● **Stored data entries**
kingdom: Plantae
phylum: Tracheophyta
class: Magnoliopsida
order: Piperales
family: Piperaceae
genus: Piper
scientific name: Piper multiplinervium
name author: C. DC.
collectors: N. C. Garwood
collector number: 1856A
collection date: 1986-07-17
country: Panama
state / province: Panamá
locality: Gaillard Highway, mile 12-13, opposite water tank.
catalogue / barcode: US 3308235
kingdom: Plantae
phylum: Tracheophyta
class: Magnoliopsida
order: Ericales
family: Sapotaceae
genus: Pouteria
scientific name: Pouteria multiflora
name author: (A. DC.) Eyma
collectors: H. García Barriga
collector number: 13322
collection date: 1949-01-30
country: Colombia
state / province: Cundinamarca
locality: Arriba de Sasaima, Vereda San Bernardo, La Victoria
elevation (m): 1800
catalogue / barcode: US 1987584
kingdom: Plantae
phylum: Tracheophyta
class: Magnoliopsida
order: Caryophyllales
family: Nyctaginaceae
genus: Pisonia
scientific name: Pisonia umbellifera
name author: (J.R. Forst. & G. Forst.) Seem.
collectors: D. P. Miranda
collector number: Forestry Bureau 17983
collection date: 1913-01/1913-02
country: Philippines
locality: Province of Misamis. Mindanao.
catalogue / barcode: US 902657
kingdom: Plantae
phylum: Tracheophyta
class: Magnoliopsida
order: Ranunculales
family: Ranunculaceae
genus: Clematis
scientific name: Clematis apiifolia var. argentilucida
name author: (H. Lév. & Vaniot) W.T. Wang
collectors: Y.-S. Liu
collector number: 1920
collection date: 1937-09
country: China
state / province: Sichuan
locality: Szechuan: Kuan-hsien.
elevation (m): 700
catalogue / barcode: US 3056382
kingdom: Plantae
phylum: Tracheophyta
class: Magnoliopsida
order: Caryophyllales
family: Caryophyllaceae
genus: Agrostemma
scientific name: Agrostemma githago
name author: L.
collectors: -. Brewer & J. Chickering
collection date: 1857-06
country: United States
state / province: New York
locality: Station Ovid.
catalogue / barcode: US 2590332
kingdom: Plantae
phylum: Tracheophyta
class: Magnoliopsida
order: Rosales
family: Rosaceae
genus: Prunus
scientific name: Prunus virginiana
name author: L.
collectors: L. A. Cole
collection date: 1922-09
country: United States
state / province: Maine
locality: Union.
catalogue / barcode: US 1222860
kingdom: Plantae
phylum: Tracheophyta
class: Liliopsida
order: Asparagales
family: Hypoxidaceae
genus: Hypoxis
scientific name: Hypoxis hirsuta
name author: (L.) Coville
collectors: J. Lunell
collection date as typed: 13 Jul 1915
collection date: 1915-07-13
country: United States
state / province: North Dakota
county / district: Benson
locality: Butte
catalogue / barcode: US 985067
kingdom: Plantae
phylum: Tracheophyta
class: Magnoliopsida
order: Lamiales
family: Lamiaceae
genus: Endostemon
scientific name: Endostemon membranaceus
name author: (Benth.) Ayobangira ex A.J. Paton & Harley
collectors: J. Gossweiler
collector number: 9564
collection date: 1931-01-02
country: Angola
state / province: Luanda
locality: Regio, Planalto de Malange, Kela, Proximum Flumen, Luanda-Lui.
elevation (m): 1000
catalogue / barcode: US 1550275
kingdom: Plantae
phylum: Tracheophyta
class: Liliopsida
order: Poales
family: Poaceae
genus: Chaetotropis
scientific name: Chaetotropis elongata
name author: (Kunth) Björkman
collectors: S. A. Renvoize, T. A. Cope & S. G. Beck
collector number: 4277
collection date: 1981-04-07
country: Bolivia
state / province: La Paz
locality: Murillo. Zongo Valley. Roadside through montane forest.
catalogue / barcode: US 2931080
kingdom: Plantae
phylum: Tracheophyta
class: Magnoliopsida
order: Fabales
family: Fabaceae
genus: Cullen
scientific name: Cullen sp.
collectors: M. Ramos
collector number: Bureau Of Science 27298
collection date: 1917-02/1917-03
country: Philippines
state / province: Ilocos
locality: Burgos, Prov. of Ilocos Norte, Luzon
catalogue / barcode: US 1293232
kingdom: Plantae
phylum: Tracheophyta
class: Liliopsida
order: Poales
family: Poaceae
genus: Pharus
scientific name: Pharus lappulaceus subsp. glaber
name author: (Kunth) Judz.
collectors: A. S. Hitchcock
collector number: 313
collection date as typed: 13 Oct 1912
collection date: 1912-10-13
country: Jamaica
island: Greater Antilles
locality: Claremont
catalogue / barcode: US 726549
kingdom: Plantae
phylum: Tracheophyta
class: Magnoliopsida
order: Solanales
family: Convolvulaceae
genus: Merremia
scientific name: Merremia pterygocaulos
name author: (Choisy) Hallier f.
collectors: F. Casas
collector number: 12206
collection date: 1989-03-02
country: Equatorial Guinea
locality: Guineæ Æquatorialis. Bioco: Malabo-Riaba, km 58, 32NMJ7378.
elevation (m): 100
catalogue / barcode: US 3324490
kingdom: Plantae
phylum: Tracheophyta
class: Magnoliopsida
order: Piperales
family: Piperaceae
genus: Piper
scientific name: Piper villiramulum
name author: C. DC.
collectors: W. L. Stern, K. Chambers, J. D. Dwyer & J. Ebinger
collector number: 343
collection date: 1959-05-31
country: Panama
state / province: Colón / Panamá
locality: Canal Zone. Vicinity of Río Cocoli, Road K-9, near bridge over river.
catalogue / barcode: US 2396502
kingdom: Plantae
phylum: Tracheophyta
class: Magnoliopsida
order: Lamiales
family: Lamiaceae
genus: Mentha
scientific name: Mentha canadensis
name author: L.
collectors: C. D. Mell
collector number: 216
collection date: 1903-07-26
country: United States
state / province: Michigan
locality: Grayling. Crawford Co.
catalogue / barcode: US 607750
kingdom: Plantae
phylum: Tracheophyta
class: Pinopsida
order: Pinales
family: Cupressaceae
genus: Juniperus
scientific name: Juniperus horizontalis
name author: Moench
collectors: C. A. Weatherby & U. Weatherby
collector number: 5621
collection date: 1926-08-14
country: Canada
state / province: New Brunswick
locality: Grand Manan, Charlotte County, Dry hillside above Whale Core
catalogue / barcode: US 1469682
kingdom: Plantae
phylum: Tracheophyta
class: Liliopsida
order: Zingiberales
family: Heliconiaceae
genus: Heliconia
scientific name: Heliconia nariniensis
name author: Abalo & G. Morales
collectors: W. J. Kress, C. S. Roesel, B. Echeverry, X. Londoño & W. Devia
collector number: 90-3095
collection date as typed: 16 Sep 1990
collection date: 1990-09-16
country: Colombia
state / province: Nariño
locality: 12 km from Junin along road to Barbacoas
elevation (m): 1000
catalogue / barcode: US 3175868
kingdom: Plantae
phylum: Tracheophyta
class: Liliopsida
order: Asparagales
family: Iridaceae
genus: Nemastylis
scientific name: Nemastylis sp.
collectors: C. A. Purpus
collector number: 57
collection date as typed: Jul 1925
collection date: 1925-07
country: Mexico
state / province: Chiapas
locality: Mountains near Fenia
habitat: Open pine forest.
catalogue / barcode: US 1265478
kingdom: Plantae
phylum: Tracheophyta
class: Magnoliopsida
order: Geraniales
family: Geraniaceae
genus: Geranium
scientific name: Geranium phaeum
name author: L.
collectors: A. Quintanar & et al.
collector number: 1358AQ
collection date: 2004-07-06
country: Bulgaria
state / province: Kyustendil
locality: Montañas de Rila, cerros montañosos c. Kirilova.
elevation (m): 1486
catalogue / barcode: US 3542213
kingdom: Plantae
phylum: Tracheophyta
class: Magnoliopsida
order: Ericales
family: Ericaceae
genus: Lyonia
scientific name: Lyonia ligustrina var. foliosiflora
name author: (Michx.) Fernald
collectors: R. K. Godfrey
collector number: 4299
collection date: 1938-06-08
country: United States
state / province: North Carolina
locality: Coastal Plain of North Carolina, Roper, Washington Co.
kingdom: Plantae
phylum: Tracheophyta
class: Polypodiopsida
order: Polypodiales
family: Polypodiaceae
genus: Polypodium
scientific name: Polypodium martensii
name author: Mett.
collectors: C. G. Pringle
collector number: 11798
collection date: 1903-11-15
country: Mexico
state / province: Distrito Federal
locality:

● **WHAT YOU NEED TO DO**
Copy the entries above again, every line from the very first one down to and including the line containing "collection date: 1949-01-30".

● **EXERCISE OUTPUT**
kingdom: Plantae
phylum: Tracheophyta
class: Magnoliopsida
order: Piperales
family: Piperaceae
genus: Piper
scientific name: Piper multiplinervium
name author: C. DC.
collectors: N. C. Garwood
collector number: 1856A
collection date: 1986-07-17
country: Panama
state / province: Panamá
locality: Gaillard Highway, mile 12-13, opposite water tank.
catalogue / barcode: US 3308235
kingdom: Plantae
phylum: Tracheophyta
class: Magnoliopsida
order: Ericales
family: Sapotaceae
genus: Pouteria
scientific name: Pouteria multiflora
name author: (A. DC.) Eyma
collectors: H. García Barriga
collector number: 13322
collection date: 1949-01-30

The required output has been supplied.